BEGIN SOURCE DATA
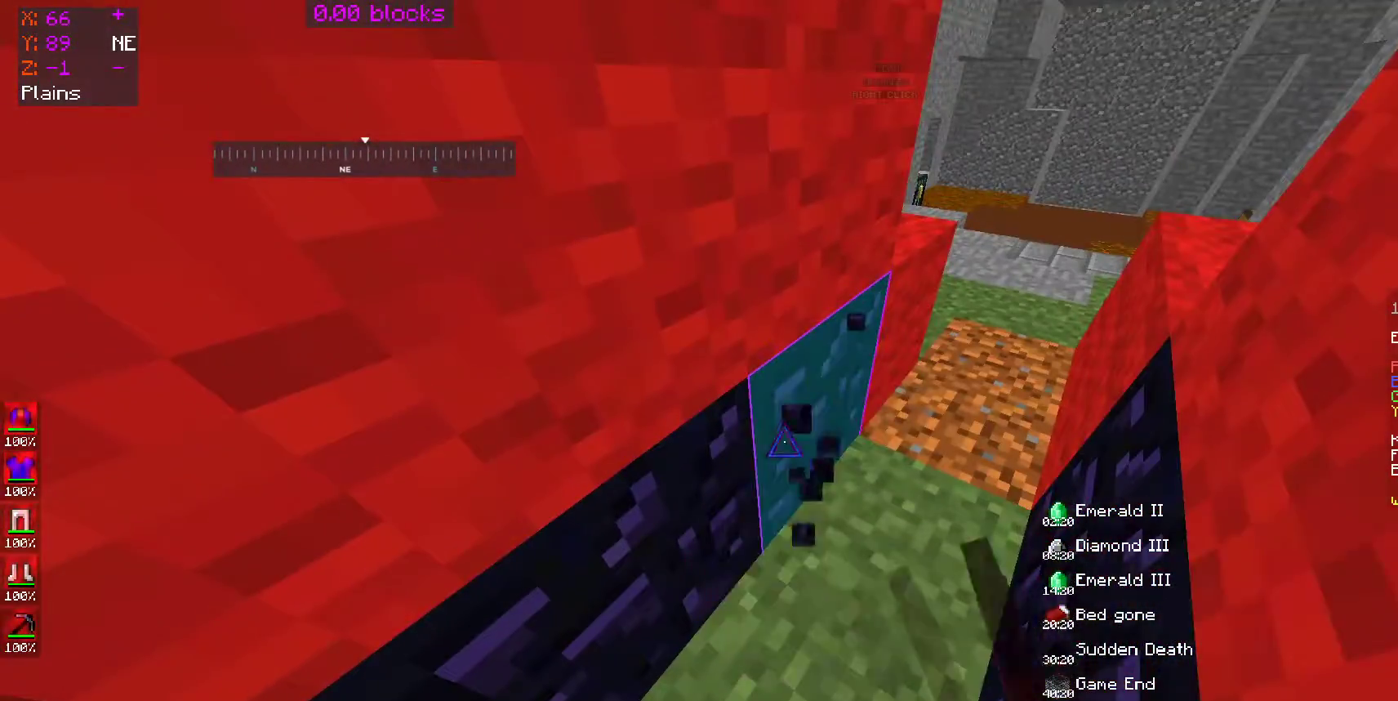
{"keys": ["d"], "mouse": ["left"], "events": [[450, "d", "down"]]}
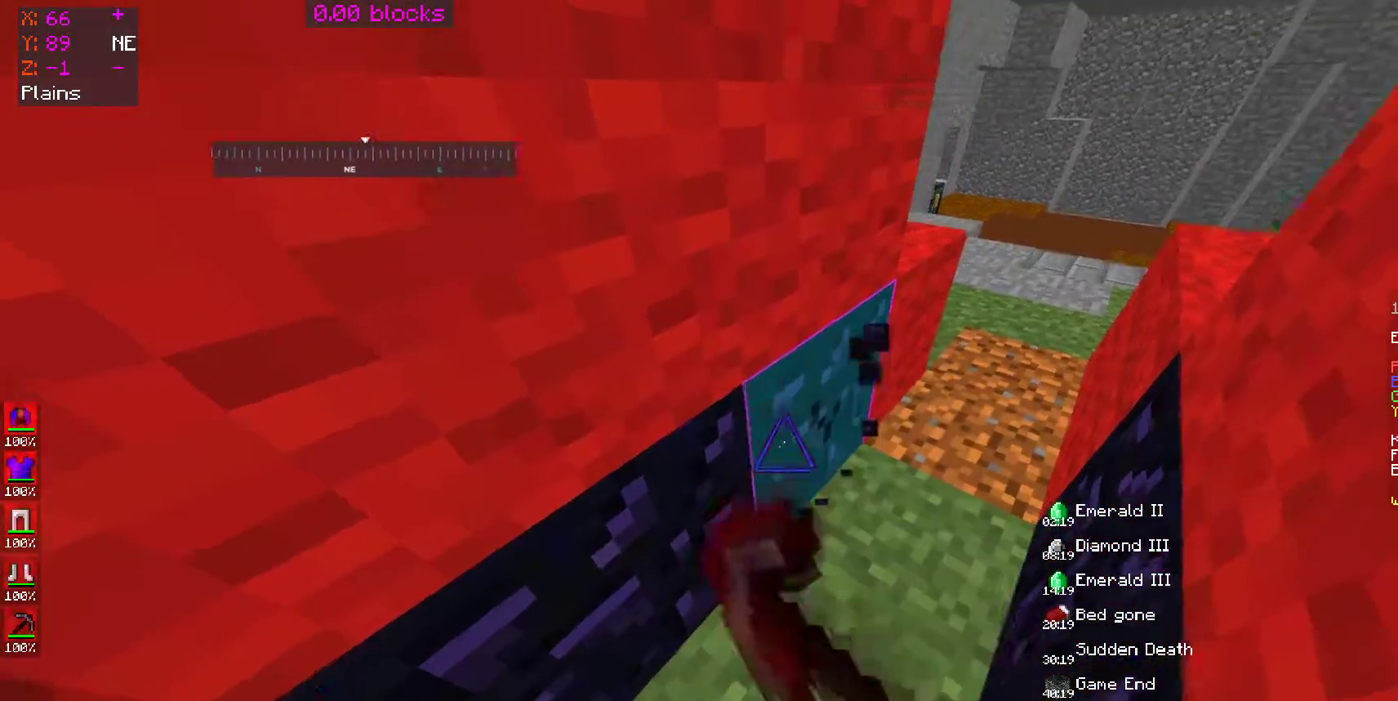
{"keys": ["d"], "mouse": ["left"], "events": []}
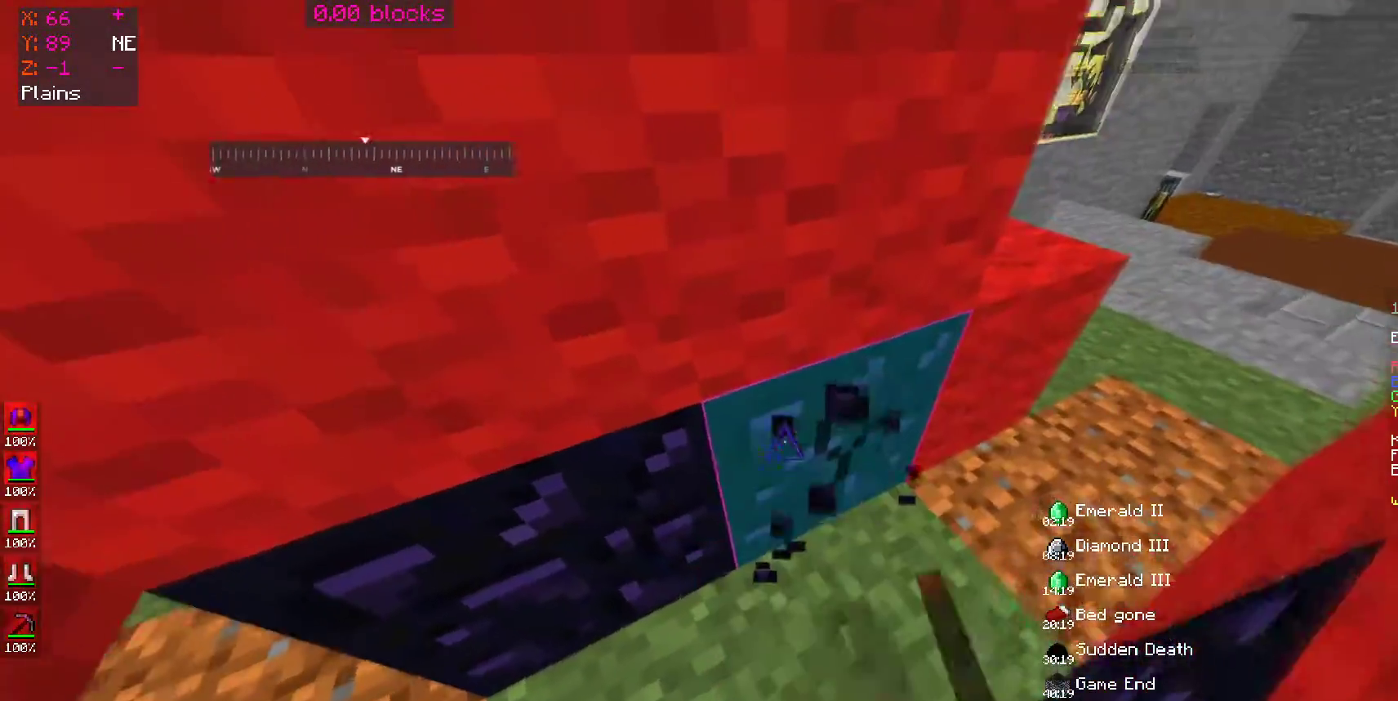
{"keys": ["d"], "mouse": ["left"], "events": [[100, "d", "up"], [450, "d", "down"]]}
END SOURCE DATA
TASK DESCRIPTION. Retype the data above in full, exactly as it stands, and skip any image.

ANSWER TO THIS TASK.
{"keys": ["d"], "mouse": ["left"], "events": [[450, "d", "down"]]}
{"keys": ["d"], "mouse": ["left"], "events": []}
{"keys": ["d"], "mouse": ["left"], "events": [[100, "d", "up"], [450, "d", "down"]]}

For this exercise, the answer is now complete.